**Applications of Heisenberg Uncertainty principle**

The Heisenberg uncertainty principle based on quantum physics explains a number of facts which could not be explained by classical physics. One of the applications is to prove that electron can not exist inside the nucleus. It is as follows:-

**Non-existence of electrons in the nucleus**

** **

In this article, we will prove that electrons cannot exist inside the nucleus.

But to prove it, let us assume that electrons exist in the nucleus. As the radius of the nucleus in approximately 10^{-14} m. If electron is to exist inside the nucleus, then uncertainty in the position of the electron is given by

∆x= 10^{-14} m

According to uncertainty principle,

∆x∆p_{x} =h/2∏

Thus ∆p_{x}=h/2∏∆x

Or ∆p_{x} =6.62 x10^{-34}/2 x 3.14 x 10^{-14}

∆p_{x}=1.05 x 10^{-20 }kg m/ sec

If this is p the uncertainty in the momentum of electron ,then the momentum of electron should be at least of this order, that is p=1.05*10^{-20} kg m/sec.

An electron having this much high momentum must have a velocity comparable to the velocity of light. Thus, its energy should be calculated by the following relativistic formula

E= √ m^{2}_{0} c^{4 }+ p^{2}c^{2}

E = √(9.1*10^{-31})^{2 }(3*10^{8})^{4} + (1.05*10^{-20})^{2}(3*10^{8})^{2}

^{ }= √(6707.61*10^{-30}) +(9.92*10^{-24})

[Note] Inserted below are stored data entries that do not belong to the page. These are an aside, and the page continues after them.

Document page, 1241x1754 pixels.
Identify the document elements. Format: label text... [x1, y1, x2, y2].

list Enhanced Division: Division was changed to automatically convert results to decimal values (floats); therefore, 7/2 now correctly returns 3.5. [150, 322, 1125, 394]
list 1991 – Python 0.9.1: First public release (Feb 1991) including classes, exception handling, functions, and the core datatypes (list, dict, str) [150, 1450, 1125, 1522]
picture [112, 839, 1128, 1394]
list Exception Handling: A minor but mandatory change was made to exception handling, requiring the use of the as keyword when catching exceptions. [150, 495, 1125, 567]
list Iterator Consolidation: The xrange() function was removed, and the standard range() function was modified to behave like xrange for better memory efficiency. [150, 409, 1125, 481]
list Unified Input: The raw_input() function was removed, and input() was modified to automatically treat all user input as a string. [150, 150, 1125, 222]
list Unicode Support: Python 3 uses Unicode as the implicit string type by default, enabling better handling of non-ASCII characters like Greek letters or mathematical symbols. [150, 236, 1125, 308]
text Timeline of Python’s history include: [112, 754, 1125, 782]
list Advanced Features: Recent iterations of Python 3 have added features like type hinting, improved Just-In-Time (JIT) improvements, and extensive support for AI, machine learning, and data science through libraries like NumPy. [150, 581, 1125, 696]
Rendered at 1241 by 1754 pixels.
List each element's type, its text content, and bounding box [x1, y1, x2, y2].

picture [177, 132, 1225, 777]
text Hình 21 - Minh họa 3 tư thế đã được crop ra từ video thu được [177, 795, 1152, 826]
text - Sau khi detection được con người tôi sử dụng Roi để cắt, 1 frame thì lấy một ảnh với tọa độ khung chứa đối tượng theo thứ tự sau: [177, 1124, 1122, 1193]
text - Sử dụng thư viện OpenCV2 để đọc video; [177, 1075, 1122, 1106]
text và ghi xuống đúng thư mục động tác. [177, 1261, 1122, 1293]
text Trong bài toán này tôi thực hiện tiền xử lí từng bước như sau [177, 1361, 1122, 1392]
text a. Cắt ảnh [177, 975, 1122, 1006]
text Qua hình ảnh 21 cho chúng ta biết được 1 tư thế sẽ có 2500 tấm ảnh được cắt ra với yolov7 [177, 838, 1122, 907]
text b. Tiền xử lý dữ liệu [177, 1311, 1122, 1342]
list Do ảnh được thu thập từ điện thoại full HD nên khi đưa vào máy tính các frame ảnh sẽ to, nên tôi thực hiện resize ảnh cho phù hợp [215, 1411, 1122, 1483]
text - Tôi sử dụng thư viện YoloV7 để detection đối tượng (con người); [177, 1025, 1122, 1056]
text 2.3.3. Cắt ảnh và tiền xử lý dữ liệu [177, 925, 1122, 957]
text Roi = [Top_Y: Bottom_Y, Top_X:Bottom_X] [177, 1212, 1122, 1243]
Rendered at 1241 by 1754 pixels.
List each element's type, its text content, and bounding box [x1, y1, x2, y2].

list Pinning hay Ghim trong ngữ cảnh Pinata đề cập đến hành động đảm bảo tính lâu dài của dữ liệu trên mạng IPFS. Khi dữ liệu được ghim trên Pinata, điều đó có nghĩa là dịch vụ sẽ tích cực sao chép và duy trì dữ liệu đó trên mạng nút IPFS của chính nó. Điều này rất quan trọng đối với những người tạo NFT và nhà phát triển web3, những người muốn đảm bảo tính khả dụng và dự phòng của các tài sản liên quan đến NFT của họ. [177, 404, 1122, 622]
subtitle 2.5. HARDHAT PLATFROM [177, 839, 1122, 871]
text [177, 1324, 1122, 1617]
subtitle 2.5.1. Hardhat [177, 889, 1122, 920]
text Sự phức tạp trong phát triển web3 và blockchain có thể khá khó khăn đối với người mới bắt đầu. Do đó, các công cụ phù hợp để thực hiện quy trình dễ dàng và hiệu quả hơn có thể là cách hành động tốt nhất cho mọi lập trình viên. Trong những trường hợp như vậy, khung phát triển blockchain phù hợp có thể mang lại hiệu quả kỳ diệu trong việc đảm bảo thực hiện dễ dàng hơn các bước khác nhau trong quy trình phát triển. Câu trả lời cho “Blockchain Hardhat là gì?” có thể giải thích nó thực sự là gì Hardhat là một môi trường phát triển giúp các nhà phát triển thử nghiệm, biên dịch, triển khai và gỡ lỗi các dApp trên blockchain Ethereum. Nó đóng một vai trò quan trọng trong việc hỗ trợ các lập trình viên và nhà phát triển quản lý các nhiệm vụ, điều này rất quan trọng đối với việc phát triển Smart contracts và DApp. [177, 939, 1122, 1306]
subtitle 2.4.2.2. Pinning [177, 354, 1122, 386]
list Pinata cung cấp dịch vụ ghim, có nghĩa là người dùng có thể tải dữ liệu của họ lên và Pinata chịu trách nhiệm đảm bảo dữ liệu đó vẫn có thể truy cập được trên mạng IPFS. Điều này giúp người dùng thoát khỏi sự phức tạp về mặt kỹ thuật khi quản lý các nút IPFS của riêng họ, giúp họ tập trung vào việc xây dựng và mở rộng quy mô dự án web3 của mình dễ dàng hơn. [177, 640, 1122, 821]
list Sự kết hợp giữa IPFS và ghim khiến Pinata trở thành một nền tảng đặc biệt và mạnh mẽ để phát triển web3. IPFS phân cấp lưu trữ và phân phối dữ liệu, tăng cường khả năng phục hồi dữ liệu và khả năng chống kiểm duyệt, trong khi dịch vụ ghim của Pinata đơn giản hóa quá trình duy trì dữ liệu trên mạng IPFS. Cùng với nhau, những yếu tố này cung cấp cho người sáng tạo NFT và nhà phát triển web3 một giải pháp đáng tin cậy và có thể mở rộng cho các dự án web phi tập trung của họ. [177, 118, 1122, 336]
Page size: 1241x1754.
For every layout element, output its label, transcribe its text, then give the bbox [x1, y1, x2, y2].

=(0.006707*10^{-24}) +(9.92*10^{-24})

= √9.9267*10^{-24}

E= 3.15*10^{-12} J

Or E=3.15*10^{-12}/1.6*10^{-19} eV

E= 19.6* 10^{6} eV

Or E= 19.6 MeV

Therefore, if the electron exists in the nucleus, it should have an energy of the order of 19.6 MeV. However, it is observed that beta-particles (electrons) ejected from the nucleus during b –decay have energies of approximately 3 Me V, which is quite different from the calculated value of 19.6 MeV. Second reason that electron can not exist inside the nucleus is that experimental results show that no electron or particle in the atom possess energy greater than 4 MeV.

Therefore, it is confirmed that electrons do not exist inside the nucleus.